Hoy tenemos una nueva imagen del hombre y exige que la ética sea proporcional a ésta. Por eso se habla de un renacimiento de la ética y su trabajo primordial debe ser intercultural, para que de esta manera pueda establecer correspondencias entre las diferentes sociedades y sea la forma de ver esta realidad multidimensional que es el hombre actual, aseguró el filósofo Evandro Agazzi.
En su conferencia magistral titulada “Una visión multilateral de la persona para el diálogo intercultural”, con la cual se inauguró el Congreso Internacional de Ética y Ética Aplicada: la Filosofía moral frente a los desafíos de la interculturalidad, en la Universidad Anáhuac, agregó que esta nueva imagen del hombre no se tenía hace 50 años. “En ese tiempo no se había descubierto el código genético y la tecnología y ciencia avanzaron tanto que ahora el mundo es algo global. Es ahí donde debe haber un renacimiento de la ética que abarque con su trabajo esta nueva dimensión del ser humano”.
Ya no vivimos en los tiempos de Aristóteles, sino tenemos que darnos cuenta de estas conexiones entre las diferentes culturas, cada una con su propia fuerza y características, añadió el también Presidente de la Academia Internacional de Filosofía de la Ciencia.
Por ejemplo, las culturas occidentales tienen ciertas dimensiones biológicas y tecnológicas y otras culturas tienen las propias. “Es ahí donde el trabajo intercultural de la ética debe estar para acercar a los individuos”.
Sin embargo, alerta que en este tiempo hay un riesgo. “Hoy la técnica está en primer plano desplazando al hombre y, por tanto, la humanidad tiene que encontrar un punto de contacto entre el desarrollo científico y tecnológico, del cual vivimos, y la exigencia ética que nunca se puede sacar del alma del ser humano”.
En ese sentido, también habló del concepto amor y dijo que su característica es que no requiere reciprocidad.
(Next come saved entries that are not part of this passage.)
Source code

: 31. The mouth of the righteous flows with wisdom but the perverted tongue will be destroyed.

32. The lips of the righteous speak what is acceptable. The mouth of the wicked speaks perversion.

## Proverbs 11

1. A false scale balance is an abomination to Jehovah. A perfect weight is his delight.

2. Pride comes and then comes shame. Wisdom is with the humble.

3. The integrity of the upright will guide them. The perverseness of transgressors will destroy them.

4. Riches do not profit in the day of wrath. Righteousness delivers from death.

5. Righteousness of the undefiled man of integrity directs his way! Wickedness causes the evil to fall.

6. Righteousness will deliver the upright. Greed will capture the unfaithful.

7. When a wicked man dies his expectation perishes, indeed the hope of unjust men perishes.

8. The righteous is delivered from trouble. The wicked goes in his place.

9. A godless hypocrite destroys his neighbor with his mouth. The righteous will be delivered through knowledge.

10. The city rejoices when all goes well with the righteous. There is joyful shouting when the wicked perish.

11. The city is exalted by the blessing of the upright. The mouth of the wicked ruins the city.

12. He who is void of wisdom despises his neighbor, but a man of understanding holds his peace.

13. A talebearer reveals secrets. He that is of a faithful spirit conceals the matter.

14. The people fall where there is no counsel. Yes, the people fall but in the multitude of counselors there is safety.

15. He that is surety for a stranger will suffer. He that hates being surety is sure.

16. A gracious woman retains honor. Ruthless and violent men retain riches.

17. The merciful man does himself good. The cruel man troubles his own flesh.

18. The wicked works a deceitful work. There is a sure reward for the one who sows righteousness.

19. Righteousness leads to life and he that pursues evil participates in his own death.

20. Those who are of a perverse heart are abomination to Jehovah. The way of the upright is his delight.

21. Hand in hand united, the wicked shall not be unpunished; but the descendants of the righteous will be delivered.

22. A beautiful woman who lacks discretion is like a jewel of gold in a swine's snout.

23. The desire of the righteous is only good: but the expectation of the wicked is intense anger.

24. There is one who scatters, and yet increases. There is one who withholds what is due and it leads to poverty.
Un individuo puede pensar por qué debería preocuparse por las generaciones futuras, si nada han hecho por él. Con esta reflexión, dijo Evandro Agazzi, no podríamos lograr una ética ambiental o de otro sentido para el bien de los otros.
Por su parte, el coordinador del Centro de Investigación en Ética Aplicada y Valores (CIETAV-AXIOS), Rafael García Pavón, señaló que en estos momentos estamos en la encrucijada en la que por un lado nuestra conciencia moral exige reflexión, y nuestros contextos prácticos atención sin reflexión.
“Es esta la encrucijada que denota la necesidad y la actualidad de un pensamiento ético como filosofía moral, pero que atienda la diversidad de las lógicas de estos asuntos prácticos, tratando de buscar una reunificación con un sentido humano trascendente”, agregó.
A la inauguración del congreso internacional, que seguirá hasta el 10 de octubre, asistieron Nora Ricalde Alarcón, directora de la Facultad de Humanidades y Olivia Núñez Orellana, coordinadora de Investigación, Centros y Cátedras de la Facultad de Humanidades.